◆ **YOUR GOAL**:
Your copy should start at the line with "pinky pip: (767, 365)" and end at the line with "pinky pip: (4, 226)" in the data below. Transcribe only those lines, exactly, pictures excluded.

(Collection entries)

+--

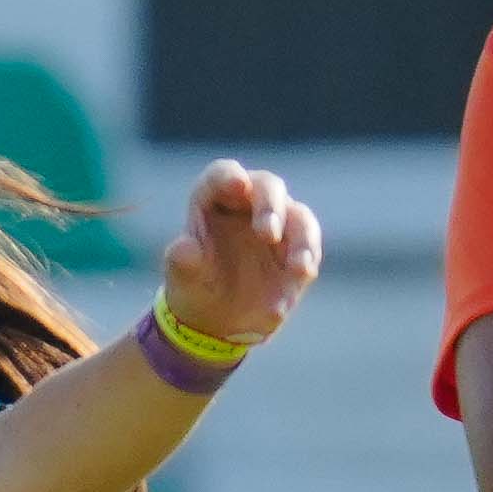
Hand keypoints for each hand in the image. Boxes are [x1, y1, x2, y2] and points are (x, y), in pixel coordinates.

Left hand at [159, 161, 324, 347]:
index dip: (229, 176)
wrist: (218, 317)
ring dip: (301, 239)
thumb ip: (183, 261)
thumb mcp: (183, 277)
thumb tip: (184, 248)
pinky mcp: (297, 247)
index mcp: (214, 198)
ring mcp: (279, 222)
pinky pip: (309, 247)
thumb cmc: (196, 286)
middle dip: (271, 207)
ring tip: (299, 269)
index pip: (222, 175)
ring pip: (298, 216)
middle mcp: (250, 202)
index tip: (238, 185)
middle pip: (267, 187)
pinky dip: (307, 261)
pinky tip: (300, 279)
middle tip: (268, 235)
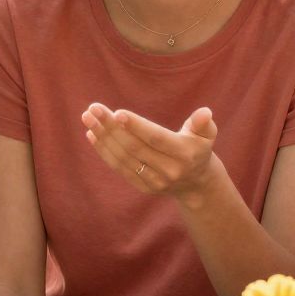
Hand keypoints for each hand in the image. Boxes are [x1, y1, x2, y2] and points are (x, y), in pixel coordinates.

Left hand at [81, 104, 219, 203]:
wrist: (196, 183)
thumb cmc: (197, 147)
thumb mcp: (206, 134)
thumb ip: (203, 123)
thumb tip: (205, 112)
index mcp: (185, 154)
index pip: (156, 139)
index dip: (136, 127)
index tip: (117, 112)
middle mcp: (169, 170)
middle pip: (134, 147)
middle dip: (111, 127)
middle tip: (93, 109)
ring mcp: (155, 181)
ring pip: (123, 158)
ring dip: (103, 137)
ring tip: (88, 118)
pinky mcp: (143, 187)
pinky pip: (119, 168)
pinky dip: (104, 151)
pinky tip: (92, 134)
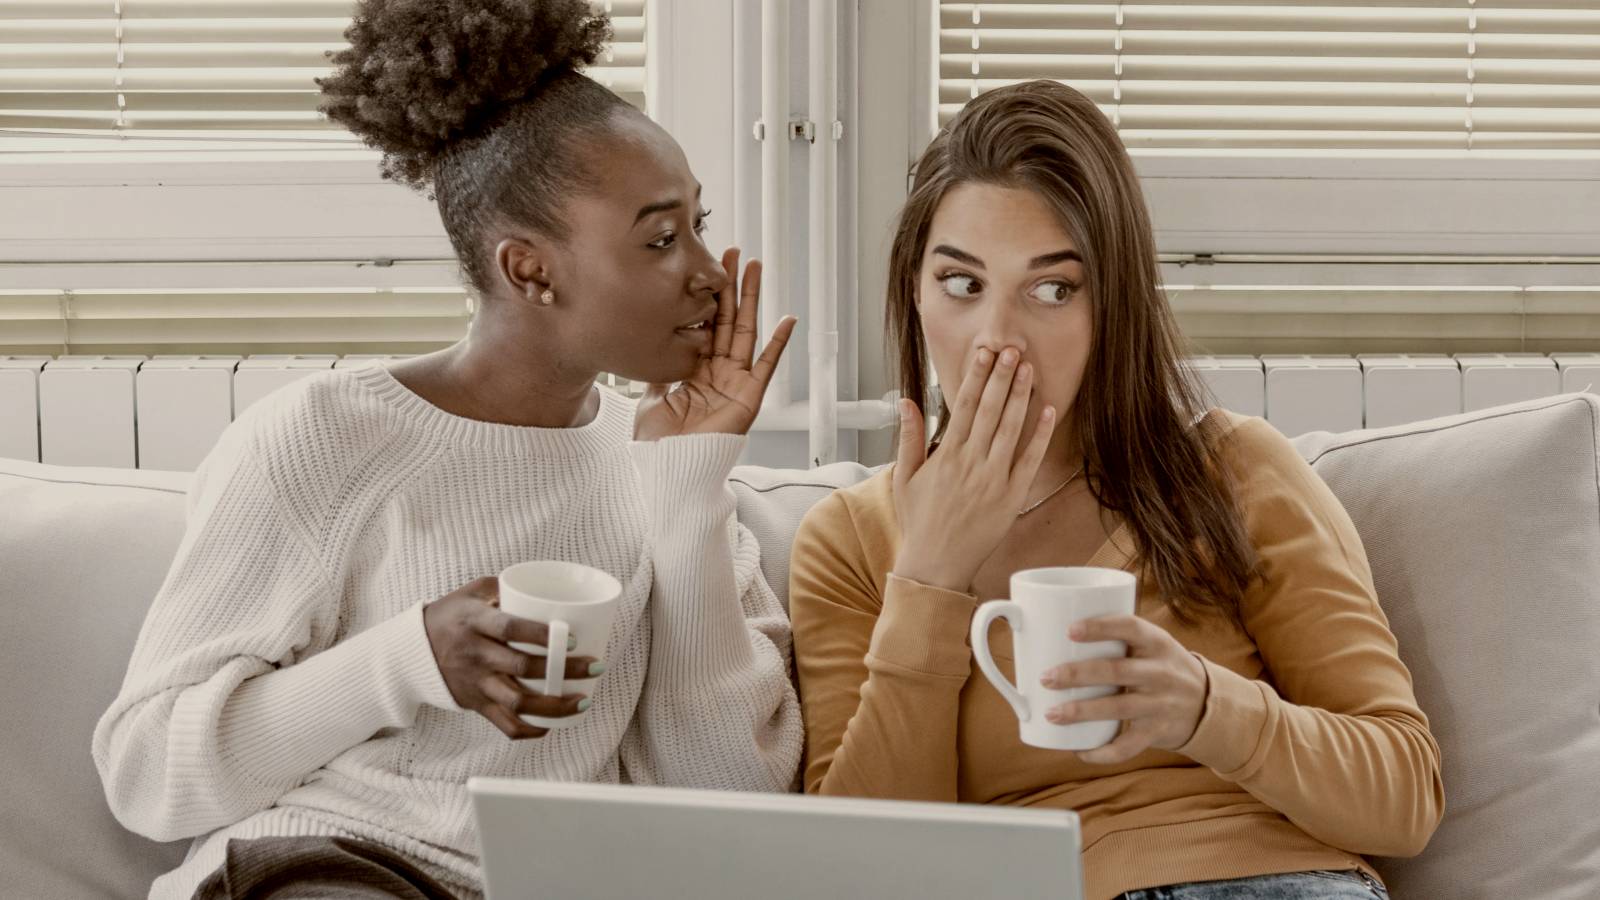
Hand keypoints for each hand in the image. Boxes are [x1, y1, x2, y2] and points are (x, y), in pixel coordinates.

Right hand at [422, 576, 599, 739]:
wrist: (412, 651)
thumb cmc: (451, 614)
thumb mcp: (473, 591)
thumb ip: (506, 587)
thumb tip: (548, 590)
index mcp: (475, 622)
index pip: (510, 629)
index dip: (541, 635)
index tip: (572, 639)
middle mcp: (475, 654)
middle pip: (522, 667)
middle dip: (563, 671)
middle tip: (595, 666)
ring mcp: (476, 683)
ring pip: (517, 702)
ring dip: (554, 706)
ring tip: (582, 701)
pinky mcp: (475, 704)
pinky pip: (504, 724)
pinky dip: (530, 729)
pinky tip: (551, 725)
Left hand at [633, 247, 798, 440]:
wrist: (668, 466)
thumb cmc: (657, 441)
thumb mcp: (649, 396)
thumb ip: (658, 370)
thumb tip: (652, 347)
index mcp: (695, 371)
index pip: (705, 326)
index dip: (707, 298)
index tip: (706, 269)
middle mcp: (717, 372)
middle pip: (727, 320)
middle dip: (730, 286)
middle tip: (732, 253)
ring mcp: (735, 382)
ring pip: (745, 331)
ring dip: (751, 298)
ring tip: (754, 267)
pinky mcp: (749, 396)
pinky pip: (767, 365)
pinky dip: (778, 342)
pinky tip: (788, 318)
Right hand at [890, 346, 1055, 591]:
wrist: (936, 565)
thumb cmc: (919, 522)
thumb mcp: (904, 478)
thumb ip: (909, 438)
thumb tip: (906, 401)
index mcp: (945, 456)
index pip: (963, 407)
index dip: (975, 378)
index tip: (984, 354)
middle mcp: (970, 464)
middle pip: (989, 411)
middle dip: (1001, 378)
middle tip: (1012, 349)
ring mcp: (993, 480)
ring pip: (1010, 430)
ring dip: (1020, 397)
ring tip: (1028, 370)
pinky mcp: (1011, 497)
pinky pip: (1029, 460)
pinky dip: (1040, 435)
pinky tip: (1048, 411)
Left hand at [1039, 615, 1208, 764]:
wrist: (1207, 703)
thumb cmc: (1161, 667)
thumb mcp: (1152, 645)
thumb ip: (1118, 638)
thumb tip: (1054, 632)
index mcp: (1157, 642)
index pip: (1130, 627)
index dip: (1100, 627)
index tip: (1070, 630)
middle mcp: (1161, 672)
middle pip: (1116, 671)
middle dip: (1077, 675)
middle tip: (1047, 678)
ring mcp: (1161, 703)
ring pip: (1118, 708)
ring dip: (1082, 712)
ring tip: (1051, 714)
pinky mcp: (1158, 732)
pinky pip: (1128, 745)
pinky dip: (1102, 752)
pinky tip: (1079, 751)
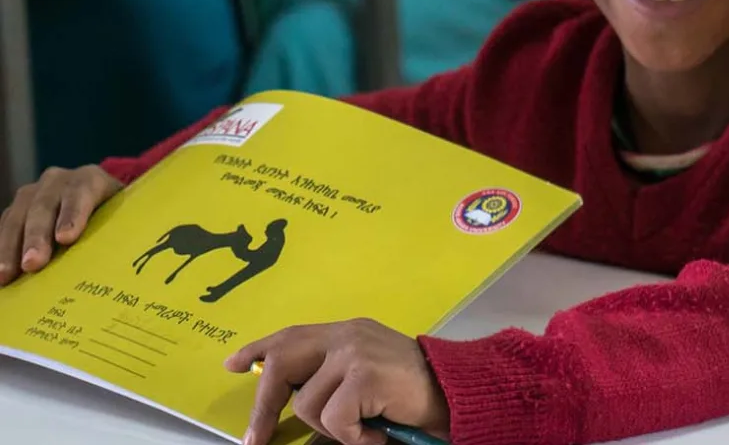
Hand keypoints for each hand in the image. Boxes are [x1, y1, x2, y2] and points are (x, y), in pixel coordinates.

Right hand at [0, 165, 121, 285]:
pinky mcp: (16, 208)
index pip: (81, 192)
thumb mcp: (124, 216)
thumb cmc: (115, 216)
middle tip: (33, 264)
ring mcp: (33, 193)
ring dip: (9, 247)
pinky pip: (4, 226)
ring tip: (6, 275)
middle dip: (37, 237)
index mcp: (90, 179)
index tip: (66, 238)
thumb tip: (126, 261)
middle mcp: (58, 181)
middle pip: (44, 206)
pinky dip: (1, 248)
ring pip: (17, 216)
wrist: (98, 200)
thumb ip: (121, 229)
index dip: (72, 214)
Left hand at [226, 319, 449, 444]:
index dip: (259, 349)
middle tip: (257, 438)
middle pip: (282, 363)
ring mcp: (354, 353)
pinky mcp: (363, 376)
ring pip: (308, 405)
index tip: (233, 365)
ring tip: (365, 427)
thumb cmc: (416, 391)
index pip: (292, 335)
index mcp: (347, 331)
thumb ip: (335, 371)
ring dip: (332, 428)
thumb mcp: (369, 371)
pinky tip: (377, 431)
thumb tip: (291, 396)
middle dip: (265, 406)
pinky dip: (353, 437)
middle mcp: (347, 335)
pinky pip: (333, 420)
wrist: (458, 391)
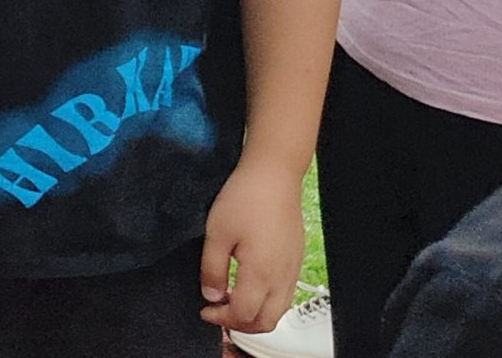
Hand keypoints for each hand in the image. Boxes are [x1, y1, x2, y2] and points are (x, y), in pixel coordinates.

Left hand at [200, 158, 305, 333]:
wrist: (274, 176)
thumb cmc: (245, 199)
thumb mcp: (216, 233)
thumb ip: (212, 269)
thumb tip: (211, 296)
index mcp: (261, 273)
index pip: (243, 314)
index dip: (221, 318)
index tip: (205, 309)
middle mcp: (282, 277)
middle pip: (266, 322)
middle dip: (240, 325)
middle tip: (218, 311)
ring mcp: (293, 270)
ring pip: (278, 311)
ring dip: (254, 315)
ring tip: (231, 299)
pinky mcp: (296, 261)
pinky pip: (285, 295)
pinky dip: (267, 303)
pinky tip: (249, 286)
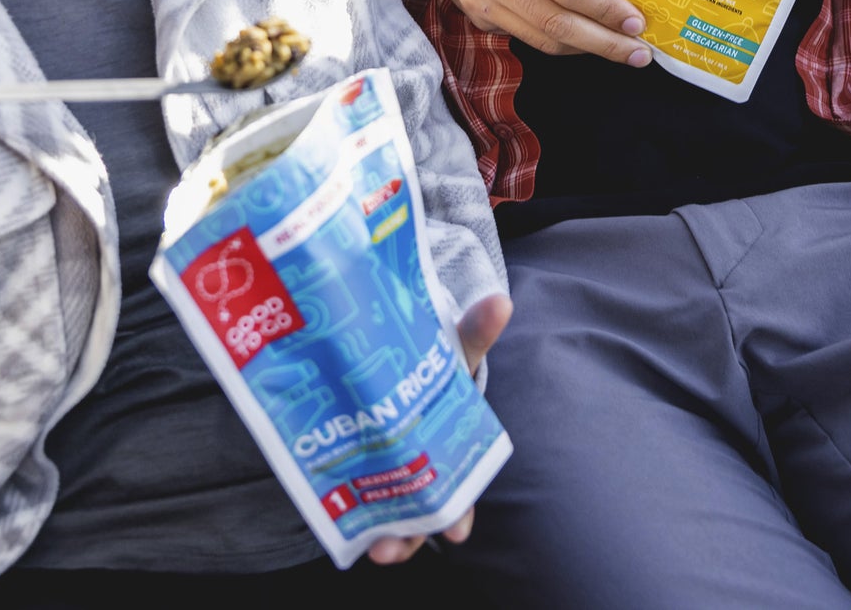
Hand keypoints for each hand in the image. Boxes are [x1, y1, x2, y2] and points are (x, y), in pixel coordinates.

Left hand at [366, 293, 512, 564]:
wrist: (389, 366)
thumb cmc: (431, 368)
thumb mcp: (454, 352)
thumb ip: (474, 332)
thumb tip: (501, 302)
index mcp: (453, 450)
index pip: (458, 490)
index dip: (459, 514)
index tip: (456, 534)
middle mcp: (427, 475)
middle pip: (425, 516)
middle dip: (416, 535)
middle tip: (399, 548)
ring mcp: (393, 481)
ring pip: (394, 521)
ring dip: (390, 539)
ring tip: (379, 548)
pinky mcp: (360, 478)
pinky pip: (360, 510)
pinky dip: (357, 523)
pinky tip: (348, 534)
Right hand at [394, 0, 651, 65]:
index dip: (603, 10)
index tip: (635, 21)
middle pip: (557, 24)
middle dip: (604, 43)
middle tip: (640, 54)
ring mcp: (483, 3)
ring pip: (543, 39)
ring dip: (586, 49)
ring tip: (622, 51)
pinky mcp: (478, 17)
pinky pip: (527, 36)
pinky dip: (560, 41)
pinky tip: (586, 39)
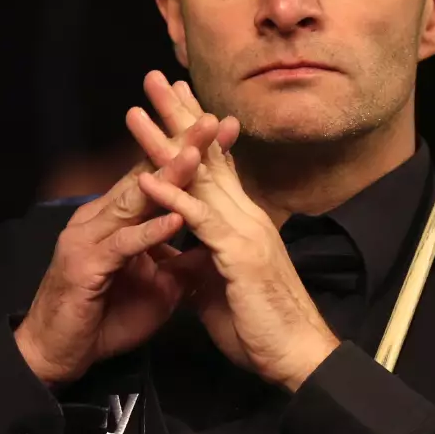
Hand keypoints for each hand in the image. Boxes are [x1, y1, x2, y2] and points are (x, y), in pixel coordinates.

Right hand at [14, 81, 237, 386]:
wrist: (59, 356)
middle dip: (181, 148)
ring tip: (198, 154)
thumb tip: (214, 246)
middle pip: (146, 176)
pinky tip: (175, 218)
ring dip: (167, 177)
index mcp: (117, 219)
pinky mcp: (84, 265)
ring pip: (134, 200)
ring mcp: (88, 238)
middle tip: (213, 121)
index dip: (190, 154)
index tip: (225, 130)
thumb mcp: (156, 288)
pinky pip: (122, 244)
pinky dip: (150, 232)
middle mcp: (100, 218)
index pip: (157, 176)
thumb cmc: (104, 319)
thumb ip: (181, 262)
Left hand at [130, 78, 339, 392]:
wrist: (295, 355)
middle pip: (208, 155)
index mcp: (242, 219)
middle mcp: (245, 213)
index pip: (216, 163)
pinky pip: (200, 221)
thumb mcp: (222, 287)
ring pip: (200, 177)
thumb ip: (203, 263)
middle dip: (180, 115)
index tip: (175, 98)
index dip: (195, 129)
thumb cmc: (261, 325)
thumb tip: (184, 258)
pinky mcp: (238, 254)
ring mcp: (244, 230)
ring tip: (139, 111)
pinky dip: (174, 199)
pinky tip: (148, 179)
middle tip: (156, 78)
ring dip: (167, 144)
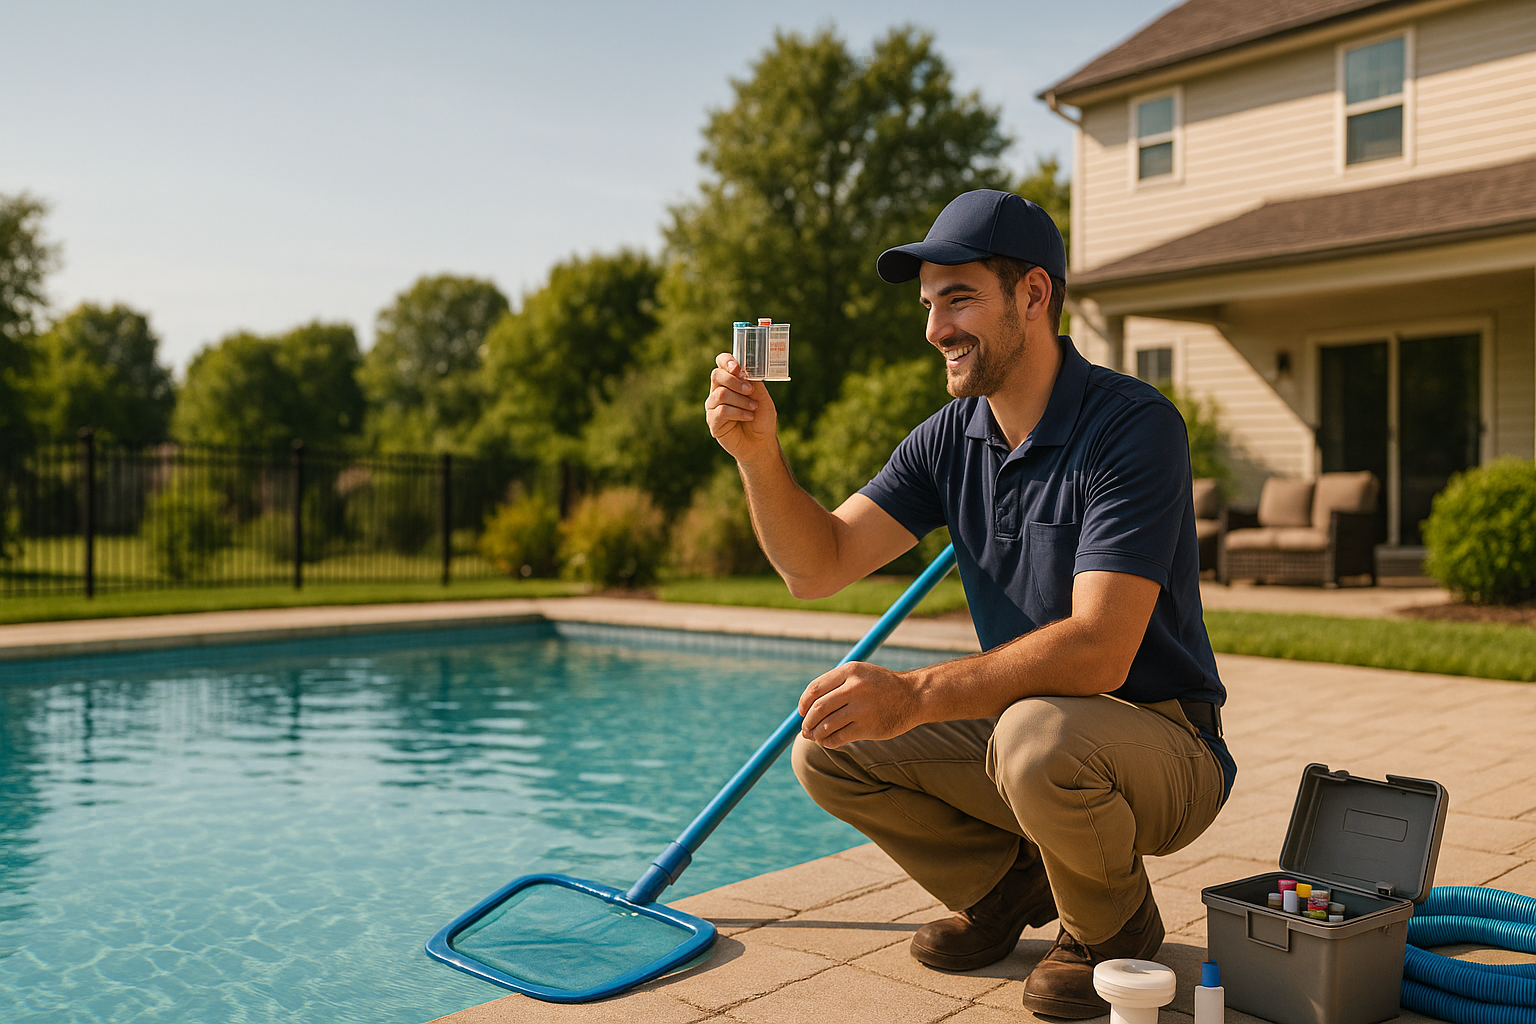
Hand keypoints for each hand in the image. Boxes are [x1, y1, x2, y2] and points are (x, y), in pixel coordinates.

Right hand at [705, 353, 778, 462]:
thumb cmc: (762, 418)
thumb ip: (753, 382)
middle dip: (734, 381)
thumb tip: (743, 370)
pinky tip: (748, 417)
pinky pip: (721, 411)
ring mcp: (713, 406)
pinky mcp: (712, 422)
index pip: (721, 363)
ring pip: (720, 394)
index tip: (737, 368)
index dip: (726, 361)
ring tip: (753, 408)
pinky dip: (738, 413)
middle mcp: (718, 391)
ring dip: (740, 400)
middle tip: (750, 390)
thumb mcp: (762, 396)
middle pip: (717, 375)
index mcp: (730, 381)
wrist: (761, 442)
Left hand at [798, 661, 919, 747]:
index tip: (802, 711)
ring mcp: (862, 708)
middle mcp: (855, 688)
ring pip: (826, 725)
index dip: (804, 703)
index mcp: (850, 671)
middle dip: (807, 722)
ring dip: (816, 734)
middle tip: (805, 730)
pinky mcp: (868, 727)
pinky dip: (829, 742)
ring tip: (815, 737)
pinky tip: (829, 742)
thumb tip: (806, 707)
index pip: (815, 689)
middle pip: (818, 708)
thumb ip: (835, 686)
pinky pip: (839, 737)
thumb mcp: (859, 675)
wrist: (914, 696)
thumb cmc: (881, 686)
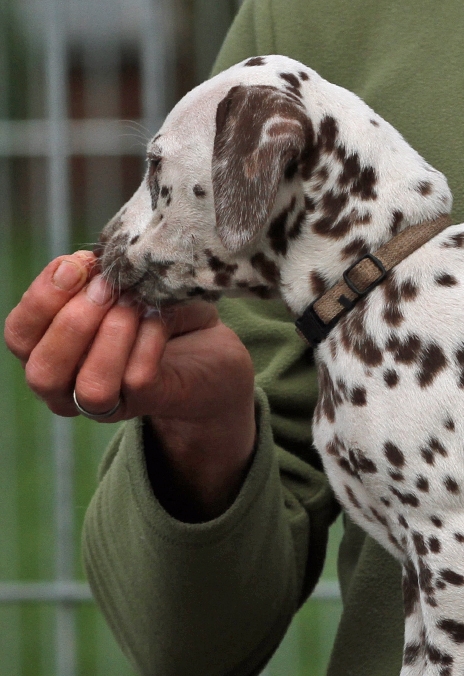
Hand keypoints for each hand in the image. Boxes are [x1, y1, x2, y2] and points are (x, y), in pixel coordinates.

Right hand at [4, 252, 256, 519]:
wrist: (218, 358)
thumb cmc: (164, 319)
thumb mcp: (131, 290)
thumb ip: (108, 278)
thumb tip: (100, 259)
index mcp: (50, 352)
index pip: (20, 334)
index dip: (41, 297)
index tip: (77, 264)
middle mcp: (70, 387)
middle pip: (42, 368)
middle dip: (71, 321)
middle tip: (107, 287)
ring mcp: (111, 403)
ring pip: (88, 386)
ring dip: (110, 336)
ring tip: (133, 304)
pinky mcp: (150, 404)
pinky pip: (137, 380)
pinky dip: (148, 342)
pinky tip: (160, 318)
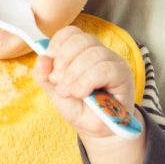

+--

◆ **SOLUTION TO THIS PROBLEM**:
pinky pip: (767, 365)
pinky dip: (778, 342)
pinky tip: (788, 318)
Right hand at [890, 346, 1055, 591]:
wrist: (936, 565)
thumb cmc: (919, 522)
thumb mcp: (904, 478)
thumb ip: (909, 438)
thumb tip: (906, 401)
index mcp: (945, 456)
index pip: (963, 407)
index dip: (975, 378)
index tip: (984, 354)
middle mcp: (970, 464)
middle pip: (989, 411)
middle dip: (1001, 378)
middle tip: (1012, 349)
ring mcp: (993, 480)
ring pip: (1010, 430)
ring dip: (1020, 397)
ring tip: (1028, 370)
pinky mcp: (1011, 497)
pinky pip: (1029, 460)
pinky dip: (1040, 435)
pinky tip: (1048, 411)
Left hand at [1039, 615, 1208, 764]:
wrist: (1207, 703)
thumb cmc: (1161, 667)
thumb mcp: (1152, 645)
thumb ip: (1118, 638)
thumb tip: (1054, 632)
index mcp: (1157, 642)
index pip: (1130, 627)
index dip: (1100, 627)
index tip: (1070, 630)
middle mcp: (1161, 672)
middle pip: (1116, 671)
middle dip: (1077, 675)
middle tip: (1047, 678)
ring mcp: (1161, 703)
ring pip: (1118, 708)
ring dip: (1082, 712)
ring tip: (1051, 714)
pinky mcp: (1158, 732)
pinky pip: (1128, 745)
pinky dip: (1102, 752)
pinky tip: (1079, 751)
Hand keypoints for each hand in the image. Boxes are [x1, y1, x2, y2] and points are (x, y), in pixel coordinates.

Right hand at [0, 165, 121, 285]:
pinky mcp: (16, 208)
index pip: (81, 192)
thumb mcp: (124, 216)
thumb cmc: (115, 216)
middle tip: (33, 264)
ring mcp: (33, 193)
ring dip: (9, 247)
pinky pip: (4, 226)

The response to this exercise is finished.